On 8/15/21 2:10 AM, rempas wrote:
So when I'm doing something like the following: `string name = "John";`
Then what's the actual type of the literal `"John"`?
In the chapter [Calling C functions](https://dlang.org/spec/interfaceToC.html#calling_c_functions) in the "Interfacing with C" page, the following is said:
Strings are not 0 terminated in D. See "Data Type Compatibility" for more information about this. However, string literals in D are 0 terminated.

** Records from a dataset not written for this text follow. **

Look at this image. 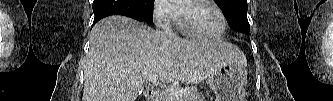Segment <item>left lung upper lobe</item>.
Instances as JSON below:
<instances>
[{
    "instance_id": "obj_1",
    "label": "left lung upper lobe",
    "mask_w": 333,
    "mask_h": 101,
    "mask_svg": "<svg viewBox=\"0 0 333 101\" xmlns=\"http://www.w3.org/2000/svg\"><path fill=\"white\" fill-rule=\"evenodd\" d=\"M226 14L233 30L247 34L250 26L247 19V0H214Z\"/></svg>"
}]
</instances>
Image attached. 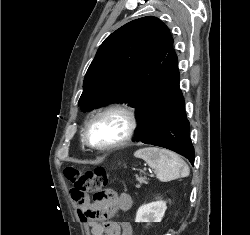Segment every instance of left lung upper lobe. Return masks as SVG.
Masks as SVG:
<instances>
[{
	"mask_svg": "<svg viewBox=\"0 0 250 235\" xmlns=\"http://www.w3.org/2000/svg\"><path fill=\"white\" fill-rule=\"evenodd\" d=\"M172 46L168 27L156 17L120 27L104 40L89 66L79 106L84 111L110 103L136 107Z\"/></svg>",
	"mask_w": 250,
	"mask_h": 235,
	"instance_id": "obj_1",
	"label": "left lung upper lobe"
}]
</instances>
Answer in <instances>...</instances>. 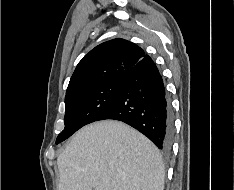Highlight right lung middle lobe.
<instances>
[{
  "instance_id": "dd1d6c3e",
  "label": "right lung middle lobe",
  "mask_w": 234,
  "mask_h": 190,
  "mask_svg": "<svg viewBox=\"0 0 234 190\" xmlns=\"http://www.w3.org/2000/svg\"><path fill=\"white\" fill-rule=\"evenodd\" d=\"M122 79L76 92L65 98L64 130L56 144L66 140L81 127L97 121L116 101Z\"/></svg>"
}]
</instances>
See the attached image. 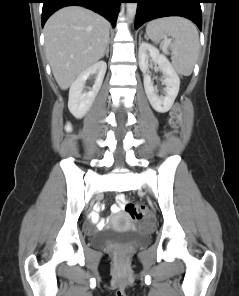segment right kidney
Masks as SVG:
<instances>
[{
	"instance_id": "obj_1",
	"label": "right kidney",
	"mask_w": 239,
	"mask_h": 296,
	"mask_svg": "<svg viewBox=\"0 0 239 296\" xmlns=\"http://www.w3.org/2000/svg\"><path fill=\"white\" fill-rule=\"evenodd\" d=\"M107 64L105 61H99L85 71H83L71 84L69 90L68 108L76 118H82L92 106L96 95L98 94L105 73ZM95 76V82L88 92H85L86 80Z\"/></svg>"
}]
</instances>
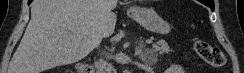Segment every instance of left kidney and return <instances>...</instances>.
Returning <instances> with one entry per match:
<instances>
[{"label":"left kidney","mask_w":244,"mask_h":73,"mask_svg":"<svg viewBox=\"0 0 244 73\" xmlns=\"http://www.w3.org/2000/svg\"><path fill=\"white\" fill-rule=\"evenodd\" d=\"M166 73H185V71L180 65L173 64L166 70Z\"/></svg>","instance_id":"obj_1"}]
</instances>
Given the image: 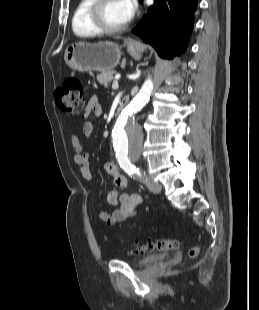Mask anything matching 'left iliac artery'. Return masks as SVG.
Wrapping results in <instances>:
<instances>
[{
  "label": "left iliac artery",
  "mask_w": 259,
  "mask_h": 310,
  "mask_svg": "<svg viewBox=\"0 0 259 310\" xmlns=\"http://www.w3.org/2000/svg\"><path fill=\"white\" fill-rule=\"evenodd\" d=\"M120 166L124 169L125 172L134 178L143 179L145 176V172L141 171L139 168H136L128 160L120 161Z\"/></svg>",
  "instance_id": "obj_1"
}]
</instances>
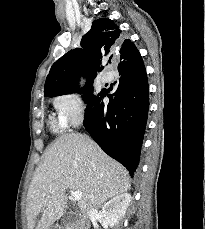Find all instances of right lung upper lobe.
Wrapping results in <instances>:
<instances>
[{"instance_id": "cb5924a9", "label": "right lung upper lobe", "mask_w": 205, "mask_h": 229, "mask_svg": "<svg viewBox=\"0 0 205 229\" xmlns=\"http://www.w3.org/2000/svg\"><path fill=\"white\" fill-rule=\"evenodd\" d=\"M118 26L110 19L94 20L90 31L82 37L81 47L70 50L51 67L44 86L45 97L72 93L77 89L80 75L87 77V84H92L97 72L103 69L101 62L115 51L120 55L118 70L135 66L141 56L130 40H125L121 47ZM119 46V49H118Z\"/></svg>"}]
</instances>
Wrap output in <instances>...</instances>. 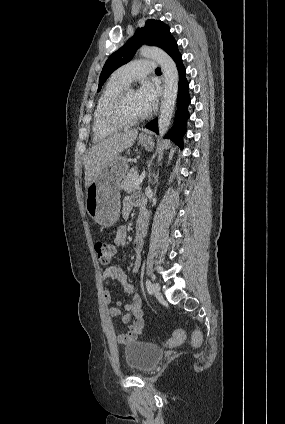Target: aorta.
<instances>
[{
  "instance_id": "762f6f07",
  "label": "aorta",
  "mask_w": 285,
  "mask_h": 424,
  "mask_svg": "<svg viewBox=\"0 0 285 424\" xmlns=\"http://www.w3.org/2000/svg\"><path fill=\"white\" fill-rule=\"evenodd\" d=\"M143 57L154 59L161 66L164 76V94L160 107L158 129L160 136L167 132L178 92V71L173 59L162 49L143 46L139 50Z\"/></svg>"
}]
</instances>
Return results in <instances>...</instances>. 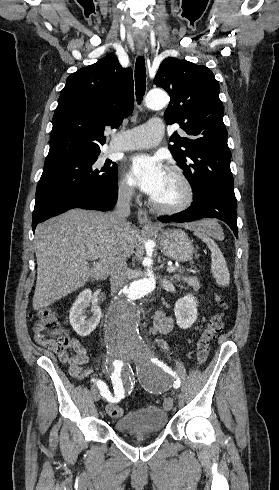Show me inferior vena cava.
<instances>
[{
    "label": "inferior vena cava",
    "mask_w": 279,
    "mask_h": 490,
    "mask_svg": "<svg viewBox=\"0 0 279 490\" xmlns=\"http://www.w3.org/2000/svg\"><path fill=\"white\" fill-rule=\"evenodd\" d=\"M133 194V188H128V186L120 188L115 210L109 214V226L118 228L123 236H128L129 234L126 230L129 228L130 224L126 222V218L130 216V200ZM129 278L130 270L127 268L126 260H118V262H115L110 274L111 296L118 294L122 288H125L129 282Z\"/></svg>",
    "instance_id": "obj_1"
}]
</instances>
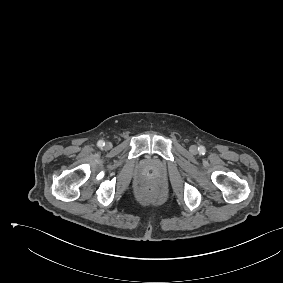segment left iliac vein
<instances>
[{
    "label": "left iliac vein",
    "instance_id": "1",
    "mask_svg": "<svg viewBox=\"0 0 283 283\" xmlns=\"http://www.w3.org/2000/svg\"><path fill=\"white\" fill-rule=\"evenodd\" d=\"M190 152L193 154L197 153V147L195 145L190 146Z\"/></svg>",
    "mask_w": 283,
    "mask_h": 283
}]
</instances>
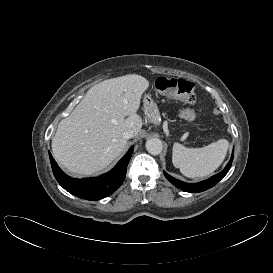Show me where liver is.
I'll return each instance as SVG.
<instances>
[{
  "label": "liver",
  "mask_w": 273,
  "mask_h": 273,
  "mask_svg": "<svg viewBox=\"0 0 273 273\" xmlns=\"http://www.w3.org/2000/svg\"><path fill=\"white\" fill-rule=\"evenodd\" d=\"M146 78L131 74L104 80L88 90L81 102L58 124L52 139L56 160L69 172L91 175L105 169L127 145L126 130L140 132L137 114Z\"/></svg>",
  "instance_id": "liver-1"
}]
</instances>
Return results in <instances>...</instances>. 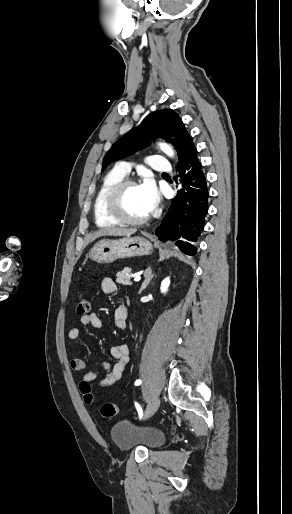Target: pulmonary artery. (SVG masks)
<instances>
[{
	"mask_svg": "<svg viewBox=\"0 0 292 514\" xmlns=\"http://www.w3.org/2000/svg\"><path fill=\"white\" fill-rule=\"evenodd\" d=\"M152 157H146L144 159V164L146 166H151L152 170L154 172H168L170 169V164L168 161H166V158L164 156H155L152 154ZM116 171L122 175L127 176L130 172V169L127 167V164L125 162H120L118 164V167L116 168Z\"/></svg>",
	"mask_w": 292,
	"mask_h": 514,
	"instance_id": "pulmonary-artery-1",
	"label": "pulmonary artery"
}]
</instances>
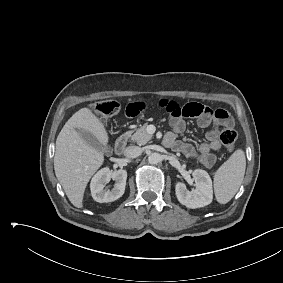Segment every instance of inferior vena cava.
<instances>
[{
	"label": "inferior vena cava",
	"mask_w": 283,
	"mask_h": 283,
	"mask_svg": "<svg viewBox=\"0 0 283 283\" xmlns=\"http://www.w3.org/2000/svg\"><path fill=\"white\" fill-rule=\"evenodd\" d=\"M142 153V149L138 146H129L124 151V156L127 158H137Z\"/></svg>",
	"instance_id": "602c4592"
}]
</instances>
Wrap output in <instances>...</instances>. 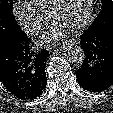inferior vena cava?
<instances>
[{
    "label": "inferior vena cava",
    "mask_w": 113,
    "mask_h": 113,
    "mask_svg": "<svg viewBox=\"0 0 113 113\" xmlns=\"http://www.w3.org/2000/svg\"><path fill=\"white\" fill-rule=\"evenodd\" d=\"M38 31H39V26H34L30 29V34L31 35L37 34Z\"/></svg>",
    "instance_id": "inferior-vena-cava-1"
}]
</instances>
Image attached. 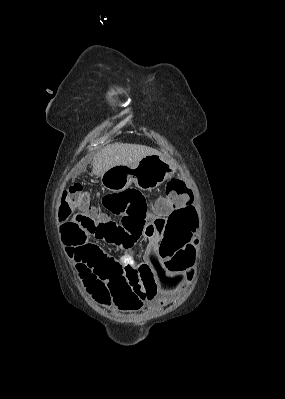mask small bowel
<instances>
[{"instance_id":"small-bowel-1","label":"small bowel","mask_w":285,"mask_h":399,"mask_svg":"<svg viewBox=\"0 0 285 399\" xmlns=\"http://www.w3.org/2000/svg\"><path fill=\"white\" fill-rule=\"evenodd\" d=\"M186 196L182 195L179 199L181 205H184ZM174 208L172 206H167L165 208H160L153 210L151 213L152 223L147 225L144 230L145 238L150 242V247L144 254L145 260H151L153 253L157 249V241L160 233L159 225L166 223L168 221V216L173 213ZM195 220L193 218L181 224H173L164 234L166 239L169 241H179L183 240V251L185 257L190 261L192 265L195 255H196V245L198 242V233L194 227ZM67 253L70 257H73L76 252V247H68ZM75 267L83 265L84 261L82 258L74 261ZM102 269L108 275L114 278L115 282L120 284L123 282H131L138 277L137 268L134 265H130L129 269H124L119 261L105 256L102 261ZM191 268L188 267L185 270L170 273L167 276L161 278L158 293L150 299H140L136 306L125 307L119 303L112 291L107 290L106 300L97 292H90L89 295L100 305L107 307H116L121 310L128 311H139L141 310L148 301H154L157 299L160 305H166L170 299L176 298L185 286L190 282L191 279ZM143 292L144 288H143Z\"/></svg>"}]
</instances>
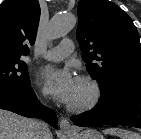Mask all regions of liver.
Returning a JSON list of instances; mask_svg holds the SVG:
<instances>
[{"instance_id": "1", "label": "liver", "mask_w": 141, "mask_h": 139, "mask_svg": "<svg viewBox=\"0 0 141 139\" xmlns=\"http://www.w3.org/2000/svg\"><path fill=\"white\" fill-rule=\"evenodd\" d=\"M37 124L34 119L0 109V139H34Z\"/></svg>"}]
</instances>
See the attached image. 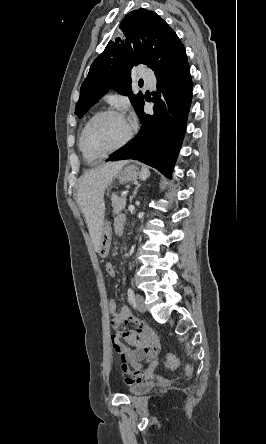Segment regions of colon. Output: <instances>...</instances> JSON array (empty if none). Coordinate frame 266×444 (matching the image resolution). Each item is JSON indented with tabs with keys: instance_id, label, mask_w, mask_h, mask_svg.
<instances>
[{
	"instance_id": "colon-1",
	"label": "colon",
	"mask_w": 266,
	"mask_h": 444,
	"mask_svg": "<svg viewBox=\"0 0 266 444\" xmlns=\"http://www.w3.org/2000/svg\"><path fill=\"white\" fill-rule=\"evenodd\" d=\"M107 309H108V312L112 316H114L117 313V305H116V302L113 298H110L108 300ZM164 364L166 365L167 368L172 369V368L178 366L179 361L174 355H167L164 358ZM186 371H187L188 375H192L193 374V366L191 364H188L186 367Z\"/></svg>"
}]
</instances>
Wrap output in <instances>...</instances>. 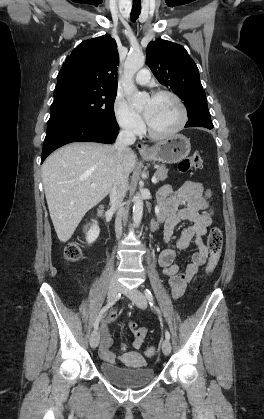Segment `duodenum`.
I'll return each mask as SVG.
<instances>
[{
	"mask_svg": "<svg viewBox=\"0 0 264 419\" xmlns=\"http://www.w3.org/2000/svg\"><path fill=\"white\" fill-rule=\"evenodd\" d=\"M99 214H100V216H102L105 220H107L108 219V217H107V215H106V207H105V205H101L100 207H99ZM162 222V220L160 219V218H158V219H156V220H153L152 221V223H151V227H152V229L153 230H155V229H157L158 227H159V225H160V223Z\"/></svg>",
	"mask_w": 264,
	"mask_h": 419,
	"instance_id": "410a0bca",
	"label": "duodenum"
}]
</instances>
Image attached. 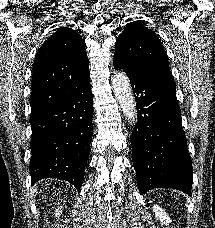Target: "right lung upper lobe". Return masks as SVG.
I'll list each match as a JSON object with an SVG mask.
<instances>
[{
    "mask_svg": "<svg viewBox=\"0 0 215 228\" xmlns=\"http://www.w3.org/2000/svg\"><path fill=\"white\" fill-rule=\"evenodd\" d=\"M85 45L76 31L61 27L39 48L33 65L30 116L65 97L69 83L89 75Z\"/></svg>",
    "mask_w": 215,
    "mask_h": 228,
    "instance_id": "1",
    "label": "right lung upper lobe"
}]
</instances>
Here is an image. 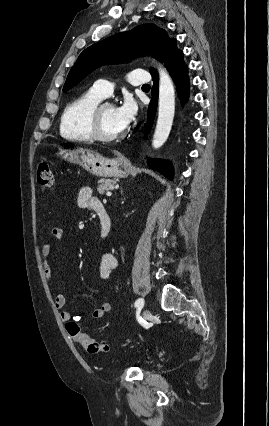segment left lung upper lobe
Wrapping results in <instances>:
<instances>
[{"mask_svg":"<svg viewBox=\"0 0 269 426\" xmlns=\"http://www.w3.org/2000/svg\"><path fill=\"white\" fill-rule=\"evenodd\" d=\"M173 40L156 25L144 24L93 44L79 55L68 74L63 91H68L102 65L124 63L148 54L159 59Z\"/></svg>","mask_w":269,"mask_h":426,"instance_id":"5c2ea615","label":"left lung upper lobe"}]
</instances>
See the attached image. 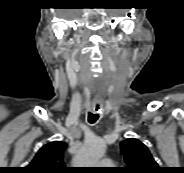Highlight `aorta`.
<instances>
[{"instance_id":"762f6f07","label":"aorta","mask_w":184,"mask_h":173,"mask_svg":"<svg viewBox=\"0 0 184 173\" xmlns=\"http://www.w3.org/2000/svg\"><path fill=\"white\" fill-rule=\"evenodd\" d=\"M106 150L105 143L98 137L87 139L81 147L76 164L80 167H95L98 161L102 158Z\"/></svg>"}]
</instances>
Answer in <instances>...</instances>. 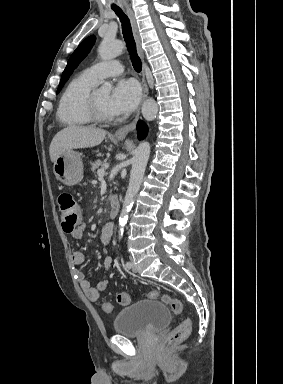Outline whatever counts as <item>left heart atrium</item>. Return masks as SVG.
Segmentation results:
<instances>
[{
    "label": "left heart atrium",
    "instance_id": "39dd6f15",
    "mask_svg": "<svg viewBox=\"0 0 283 384\" xmlns=\"http://www.w3.org/2000/svg\"><path fill=\"white\" fill-rule=\"evenodd\" d=\"M140 98V89L133 80H119L109 94L108 107L114 116L131 113Z\"/></svg>",
    "mask_w": 283,
    "mask_h": 384
}]
</instances>
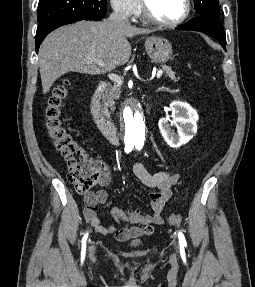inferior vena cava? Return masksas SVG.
Here are the masks:
<instances>
[{
    "label": "inferior vena cava",
    "mask_w": 255,
    "mask_h": 287,
    "mask_svg": "<svg viewBox=\"0 0 255 287\" xmlns=\"http://www.w3.org/2000/svg\"><path fill=\"white\" fill-rule=\"evenodd\" d=\"M114 12L110 14L107 22L108 24H129L126 12L120 8V4H114Z\"/></svg>",
    "instance_id": "1"
}]
</instances>
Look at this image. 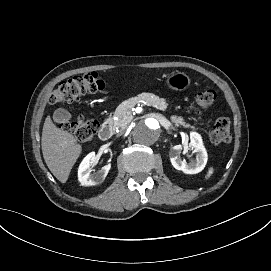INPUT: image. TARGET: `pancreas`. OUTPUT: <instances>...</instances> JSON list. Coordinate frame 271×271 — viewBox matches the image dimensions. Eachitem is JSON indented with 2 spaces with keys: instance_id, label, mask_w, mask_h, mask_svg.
Masks as SVG:
<instances>
[{
  "instance_id": "1",
  "label": "pancreas",
  "mask_w": 271,
  "mask_h": 271,
  "mask_svg": "<svg viewBox=\"0 0 271 271\" xmlns=\"http://www.w3.org/2000/svg\"><path fill=\"white\" fill-rule=\"evenodd\" d=\"M149 105L151 104L152 106L156 107L157 109L160 110H165L167 108V104L165 102V99L159 98L153 94H142L141 96H135L132 100H126L122 102L115 110L114 113V118H117L116 120L113 119L112 122L114 126L118 129H125L128 124L131 122L133 116L131 114V109L135 105ZM171 121L176 125H182L185 128L191 127L190 124H187L184 119L180 116H171Z\"/></svg>"
}]
</instances>
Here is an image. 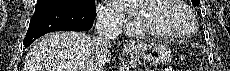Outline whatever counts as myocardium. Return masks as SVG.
<instances>
[{"instance_id":"myocardium-1","label":"myocardium","mask_w":230,"mask_h":71,"mask_svg":"<svg viewBox=\"0 0 230 71\" xmlns=\"http://www.w3.org/2000/svg\"><path fill=\"white\" fill-rule=\"evenodd\" d=\"M149 1H154V0H146V2ZM173 1H175L179 6L184 8L191 19L192 25L187 32L182 34H174V33H168L153 28L145 19V15H144L145 12L143 10L142 4L140 6H137L139 8L138 13L140 18V23L137 27L139 31L142 33H147L154 38L162 39V40H183L189 38L192 34H194V32L197 30L198 23L193 10L187 5L186 2L182 0H173Z\"/></svg>"}]
</instances>
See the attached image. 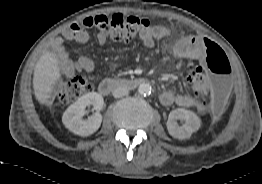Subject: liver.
<instances>
[{"mask_svg": "<svg viewBox=\"0 0 262 184\" xmlns=\"http://www.w3.org/2000/svg\"><path fill=\"white\" fill-rule=\"evenodd\" d=\"M61 78L57 56L47 51L37 61L33 74V89L40 104L49 105L56 83Z\"/></svg>", "mask_w": 262, "mask_h": 184, "instance_id": "6515ba94", "label": "liver"}]
</instances>
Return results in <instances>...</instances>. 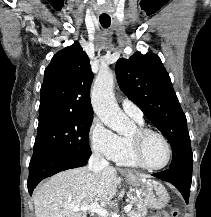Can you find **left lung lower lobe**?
<instances>
[{
    "mask_svg": "<svg viewBox=\"0 0 211 217\" xmlns=\"http://www.w3.org/2000/svg\"><path fill=\"white\" fill-rule=\"evenodd\" d=\"M153 176L173 184L188 204L192 180V170L187 168H169Z\"/></svg>",
    "mask_w": 211,
    "mask_h": 217,
    "instance_id": "obj_1",
    "label": "left lung lower lobe"
}]
</instances>
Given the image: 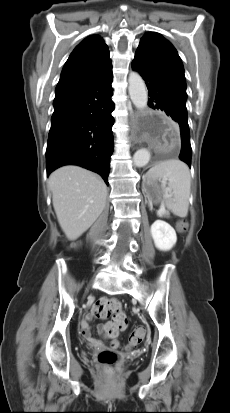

Which is really interesting and makes me suppose that `"John"` is a string literal right? However, when I'm writing something like the following: `char *name = "John";`,
then D will complain with the following message:
Error: cannot implicitly convert expression `"John"` of type `string` to `char*`

Which is interesting because this works in C. If I use `const char*` instead, it will work. I suppose that this has to do with the fact that `string` is an alias for `immutable(char[])` but still this has to mean that the actual type of a LITERAL string is of type `string` (aka `immutable(char[])`).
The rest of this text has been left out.